Record by record, give the entire listing again exactly.
BEGIN PROVIDED ENTRIES
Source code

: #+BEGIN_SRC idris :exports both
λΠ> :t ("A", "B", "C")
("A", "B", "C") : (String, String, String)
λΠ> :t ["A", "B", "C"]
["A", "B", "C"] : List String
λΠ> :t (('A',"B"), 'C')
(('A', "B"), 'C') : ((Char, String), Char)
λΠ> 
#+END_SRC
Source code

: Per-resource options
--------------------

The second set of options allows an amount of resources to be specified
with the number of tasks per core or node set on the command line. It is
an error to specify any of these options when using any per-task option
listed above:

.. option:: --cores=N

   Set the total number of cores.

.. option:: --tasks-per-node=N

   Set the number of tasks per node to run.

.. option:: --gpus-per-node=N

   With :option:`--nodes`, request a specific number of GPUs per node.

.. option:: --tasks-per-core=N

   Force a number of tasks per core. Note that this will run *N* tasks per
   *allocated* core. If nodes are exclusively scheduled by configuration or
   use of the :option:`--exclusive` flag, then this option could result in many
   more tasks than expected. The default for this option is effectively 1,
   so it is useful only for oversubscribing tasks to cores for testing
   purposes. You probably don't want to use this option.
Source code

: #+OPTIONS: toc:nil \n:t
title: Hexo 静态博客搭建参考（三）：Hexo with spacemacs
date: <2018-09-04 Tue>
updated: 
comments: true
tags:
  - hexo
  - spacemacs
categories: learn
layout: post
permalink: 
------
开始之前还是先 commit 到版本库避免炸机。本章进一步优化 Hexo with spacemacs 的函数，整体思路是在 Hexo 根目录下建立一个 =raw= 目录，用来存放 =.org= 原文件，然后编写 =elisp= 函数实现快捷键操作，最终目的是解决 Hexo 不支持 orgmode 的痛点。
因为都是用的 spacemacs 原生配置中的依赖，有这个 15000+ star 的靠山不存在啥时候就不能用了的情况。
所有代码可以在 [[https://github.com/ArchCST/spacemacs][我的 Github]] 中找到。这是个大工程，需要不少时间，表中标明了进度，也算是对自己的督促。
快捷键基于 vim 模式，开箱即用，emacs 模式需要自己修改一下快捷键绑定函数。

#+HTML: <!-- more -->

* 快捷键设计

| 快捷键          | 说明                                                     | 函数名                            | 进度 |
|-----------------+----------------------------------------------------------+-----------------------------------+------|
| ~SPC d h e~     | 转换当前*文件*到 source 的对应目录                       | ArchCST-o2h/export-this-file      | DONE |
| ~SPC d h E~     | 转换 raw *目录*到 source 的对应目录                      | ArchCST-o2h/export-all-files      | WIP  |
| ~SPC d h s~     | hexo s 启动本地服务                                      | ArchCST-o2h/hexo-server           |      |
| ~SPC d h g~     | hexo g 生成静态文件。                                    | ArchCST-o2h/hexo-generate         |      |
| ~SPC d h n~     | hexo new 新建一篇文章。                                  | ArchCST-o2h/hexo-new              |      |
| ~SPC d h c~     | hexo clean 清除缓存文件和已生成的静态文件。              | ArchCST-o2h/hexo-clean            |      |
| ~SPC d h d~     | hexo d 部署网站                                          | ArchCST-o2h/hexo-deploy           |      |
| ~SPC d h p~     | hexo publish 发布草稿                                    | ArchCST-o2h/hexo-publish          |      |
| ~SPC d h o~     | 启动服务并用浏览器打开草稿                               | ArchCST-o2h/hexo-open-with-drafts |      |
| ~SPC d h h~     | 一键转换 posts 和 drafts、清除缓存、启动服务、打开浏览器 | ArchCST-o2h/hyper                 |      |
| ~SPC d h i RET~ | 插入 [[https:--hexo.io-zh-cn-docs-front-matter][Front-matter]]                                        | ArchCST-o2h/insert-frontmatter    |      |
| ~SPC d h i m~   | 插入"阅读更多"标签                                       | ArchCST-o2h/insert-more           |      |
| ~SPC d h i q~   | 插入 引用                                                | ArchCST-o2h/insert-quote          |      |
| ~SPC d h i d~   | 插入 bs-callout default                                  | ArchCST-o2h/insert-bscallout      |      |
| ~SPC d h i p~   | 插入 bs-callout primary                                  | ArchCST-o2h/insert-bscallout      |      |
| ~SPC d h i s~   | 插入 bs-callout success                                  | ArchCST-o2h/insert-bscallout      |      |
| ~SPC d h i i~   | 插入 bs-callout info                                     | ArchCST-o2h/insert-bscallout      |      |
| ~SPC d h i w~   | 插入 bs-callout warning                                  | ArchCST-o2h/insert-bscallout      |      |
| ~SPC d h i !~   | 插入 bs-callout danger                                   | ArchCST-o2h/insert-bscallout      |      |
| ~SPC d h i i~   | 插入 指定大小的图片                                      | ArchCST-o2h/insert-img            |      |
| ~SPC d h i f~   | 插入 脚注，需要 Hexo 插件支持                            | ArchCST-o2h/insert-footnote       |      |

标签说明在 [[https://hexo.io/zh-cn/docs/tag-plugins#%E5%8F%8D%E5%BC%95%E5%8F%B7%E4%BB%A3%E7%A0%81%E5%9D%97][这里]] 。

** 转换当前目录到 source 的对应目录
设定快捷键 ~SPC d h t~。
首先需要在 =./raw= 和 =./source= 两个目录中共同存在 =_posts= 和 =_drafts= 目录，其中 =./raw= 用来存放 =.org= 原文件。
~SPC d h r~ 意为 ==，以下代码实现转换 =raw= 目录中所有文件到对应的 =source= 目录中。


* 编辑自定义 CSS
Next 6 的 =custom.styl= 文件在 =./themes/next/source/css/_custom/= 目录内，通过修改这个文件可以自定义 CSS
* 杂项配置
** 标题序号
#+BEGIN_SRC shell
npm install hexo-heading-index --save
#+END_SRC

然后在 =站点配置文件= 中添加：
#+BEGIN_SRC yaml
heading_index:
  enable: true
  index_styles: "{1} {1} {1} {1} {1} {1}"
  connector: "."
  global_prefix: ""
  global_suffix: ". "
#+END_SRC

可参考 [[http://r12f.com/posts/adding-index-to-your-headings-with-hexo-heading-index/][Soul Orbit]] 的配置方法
END PROVIDED ENTRIES
• _RESULT OF THIS EXERCISE_:
Source code

: #+BEGIN_SRC idris :exports both
λΠ> :t ("A", "B", "C")
("A", "B", "C") : (String, String, String)
λΠ> :t ["A", "B", "C"]
["A", "B", "C"] : List String
λΠ> :t (('A',"B"), 'C')
(('A', "B"), 'C') : ((Char, String), Char)
λΠ> 
#+END_SRC
Source code

: Per-resource options
--------------------

The second set of options allows an amount of resources to be specified
with the number of tasks per core or node set on the command line. It is
an error to specify any of these options when using any per-task option
listed above:

.. option:: --cores=N

   Set the total number of cores.

.. option:: --tasks-per-node=N

   Set the number of tasks per node to run.

.. option:: --gpus-per-node=N

   With :option:`--nodes`, request a specific number of GPUs per node.

.. option:: --tasks-per-core=N

   Force a number of tasks per core. Note that this will run *N* tasks per
   *allocated* core. If nodes are exclusively scheduled by configuration or
   use of the :option:`--exclusive` flag, then this option could result in many
   more tasks than expected. The default for this option is effectively 1,
   so it is useful only for oversubscribing tasks to cores for testing
   purposes. You probably don't want to use this option.
Source code

: #+OPTIONS: toc:nil \n:t
title: Hexo 静态博客搭建参考（三）：Hexo with spacemacs
date: <2018-09-04 Tue>
updated: 
comments: true
tags:
  - hexo
  - spacemacs
categories: learn
layout: post
permalink: 
------
开始之前还是先 commit 到版本库避免炸机。本章进一步优化 Hexo with spacemacs 的函数，整体思路是在 Hexo 根目录下建立一个 =raw= 目录，用来存放 =.org= 原文件，然后编写 =elisp= 函数实现快捷键操作，最终目的是解决 Hexo 不支持 orgmode 的痛点。
因为都是用的 spacemacs 原生配置中的依赖，有这个 15000+ star 的靠山不存在啥时候就不能用了的情况。
所有代码可以在 [[https://github.com/ArchCST/spacemacs][我的 Github]] 中找到。这是个大工程，需要不少时间，表中标明了进度，也算是对自己的督促。
快捷键基于 vim 模式，开箱即用，emacs 模式需要自己修改一下快捷键绑定函数。

#+HTML: <!-- more -->

* 快捷键设计

| 快捷键          | 说明                                                     | 函数名                            | 进度 |
|-----------------+----------------------------------------------------------+-----------------------------------+------|
| ~SPC d h e~     | 转换当前*文件*到 source 的对应目录                       | ArchCST-o2h/export-this-file      | DONE |
| ~SPC d h E~     | 转换 raw *目录*到 source 的对应目录                      | ArchCST-o2h/export-all-files      | WIP  |
| ~SPC d h s~     | hexo s 启动本地服务                                      | ArchCST-o2h/hexo-server           |      |
| ~SPC d h g~     | hexo g 生成静态文件。                                    | ArchCST-o2h/hexo-generate         |      |
| ~SPC d h n~     | hexo new 新建一篇文章。                                  | ArchCST-o2h/hexo-new              |      |
| ~SPC d h c~     | hexo clean 清除缓存文件和已生成的静态文件。              | ArchCST-o2h/hexo-clean            |      |
| ~SPC d h d~     | hexo d 部署网站                                          | ArchCST-o2h/hexo-deploy           |      |
| ~SPC d h p~     | hexo publish 发布草稿                                    | ArchCST-o2h/hexo-publish          |      |
| ~SPC d h o~     | 启动服务并用浏览器打开草稿                               | ArchCST-o2h/hexo-open-with-drafts |      |
| ~SPC d h h~     | 一键转换 posts 和 drafts、清除缓存、启动服务、打开浏览器 | ArchCST-o2h/hyper                 |      |
| ~SPC d h i RET~ | 插入 [[https:--hexo.io-zh-cn-docs-front-matter][Front-matter]]                                        | ArchCST-o2h/insert-frontmatter    |      |
| ~SPC d h i m~   | 插入"阅读更多"标签                                       | ArchCST-o2h/insert-more           |      |
| ~SPC d h i q~   | 插入 引用                                                | ArchCST-o2h/insert-quote          |      |
| ~SPC d h i d~   | 插入 bs-callout default                                  | ArchCST-o2h/insert-bscallout      |      |
| ~SPC d h i p~   | 插入 bs-callout primary                                  | ArchCST-o2h/insert-bscallout      |      |
| ~SPC d h i s~   | 插入 bs-callout success                                  | ArchCST-o2h/insert-bscallout      |      |
| ~SPC d h i i~   | 插入 bs-callout info                                     | ArchCST-o2h/insert-bscallout      |      |
| ~SPC d h i w~   | 插入 bs-callout warning                                  | ArchCST-o2h/insert-bscallout      |      |
| ~SPC d h i !~   | 插入 bs-callout danger                                   | ArchCST-o2h/insert-bscallout      |      |
| ~SPC d h i i~   | 插入 指定大小的图片                                      | ArchCST-o2h/insert-img            |      |
| ~SPC d h i f~   | 插入 脚注，需要 Hexo 插件支持                            | ArchCST-o2h/insert-footnote       |      |

标签说明在 [[https://hexo.io/zh-cn/docs/tag-plugins#%E5%8F%8D%E5%BC%95%E5%8F%B7%E4%BB%A3%E7%A0%81%E5%9D%97][这里]] 。

** 转换当前目录到 source 的对应目录
设定快捷键 ~SPC d h t~。
首先需要在 =./raw= 和 =./source= 两个目录中共同存在 =_posts= 和 =_drafts= 目录，其中 =./raw= 用来存放 =.org= 原文件。
~SPC d h r~ 意为 ==，以下代码实现转换 =raw= 目录中所有文件到对应的 =source= 目录中。


* 编辑自定义 CSS
Next 6 的 =custom.styl= 文件在 =./themes/next/source/css/_custom/= 目录内，通过修改这个文件可以自定义 CSS
* 杂项配置
** 标题序号
#+BEGIN_SRC shell
npm install hexo-heading-index --save
#+END_SRC

然后在 =站点配置文件= 中添加：
#+BEGIN_SRC yaml
heading_index:
  enable: true
  index_styles: "{1} {1} {1} {1} {1} {1}"
  connector: "."
  global_prefix: ""
  global_suffix: ". "
#+END_SRC

可参考 [[http://r12f.com/posts/adding-index-to-your-headings-with-hexo-heading-index/][Soul Orbit]] 的配置方法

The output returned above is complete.